Later on though, Le Clos realized that Phelps’s struggles resembled his own. Now, years after Le Clos publicly bantered with Phelps in the lead-up to the 2016 Olympics, he feels inspired by him.
“Then when my own struggles hit me and I was like, ‘Oh my God, I feel really bad.'” Le Clos said. “So I’m very sympathetic now towards Michael, towards everyone. Everyone thought we had this beef but I’d love to sit down and chat with him after all these years as the reality is that he’s always been a hero to me. I love the guy.”
Three months after Le Clos started seeing a therapist, he started “[coming] out” of his negative place and “started feeling like the old Chad again.” Since then, he has gone on to win silver in the 200 fly at the 2022 Commonwealth Games, his 18th Commonwealth medal. In addition, he also moved his training base to Frankfurt, Germany, where he will train with former South African national team head coach Dirk Lange.
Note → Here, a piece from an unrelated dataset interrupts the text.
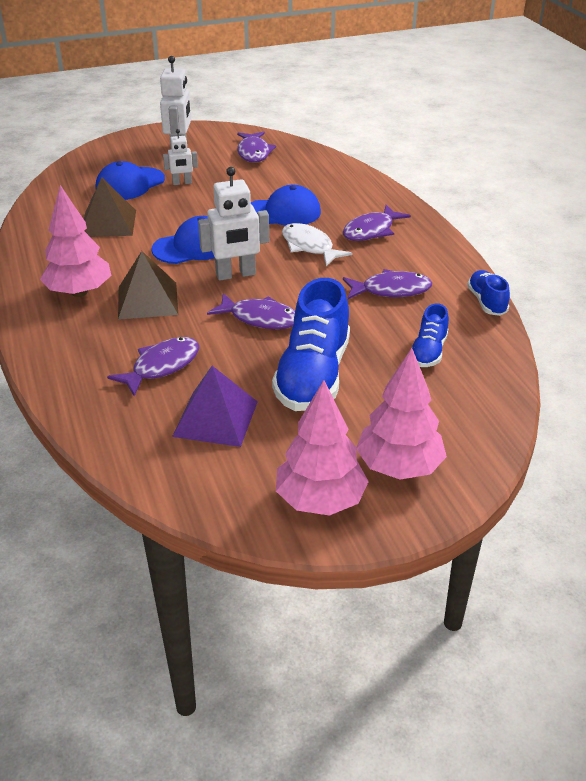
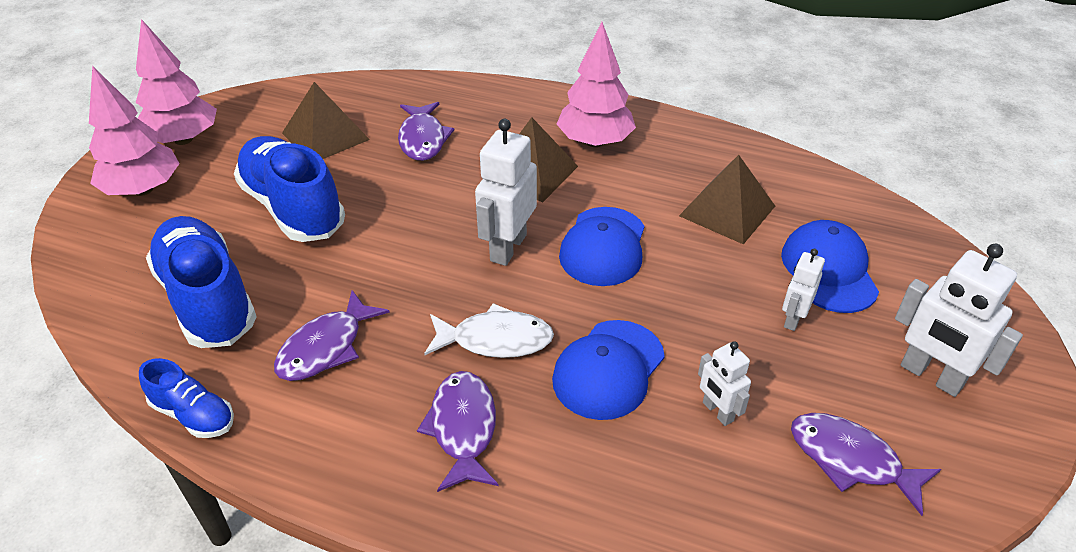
camera: 130 degrees right, 5 degrees up
purple pyramid [172,366,258,447] -> brown pyramid [282,82,370,159]
purple fish [207,293,295,329] -> none
blue shoe [412,303,449,367] -> blue shoe [146,216,257,348], size x1.95
none -> white robot [698,341,751,426]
Now, Le Clos’ eyes are on the upcoming Paris 2024 games. In the meantime, he has opted to continue going to therapy sessions even after his mental condition improved.
“You already know that the goal is gold,” he said. “But let’s go baby steps, I’m just very excited. Everyone’s written me off already, so it’s perfect. I have no expectations from anyone, but we’ll see.”
Returning back to the podium in the butterfly events will be tough for Le Clos, as he has to face a competitive field of swimmers that are much younger than him including Kristof Milak, Leon Marchand, and Caeleb Dressel. But then again, anything can happen.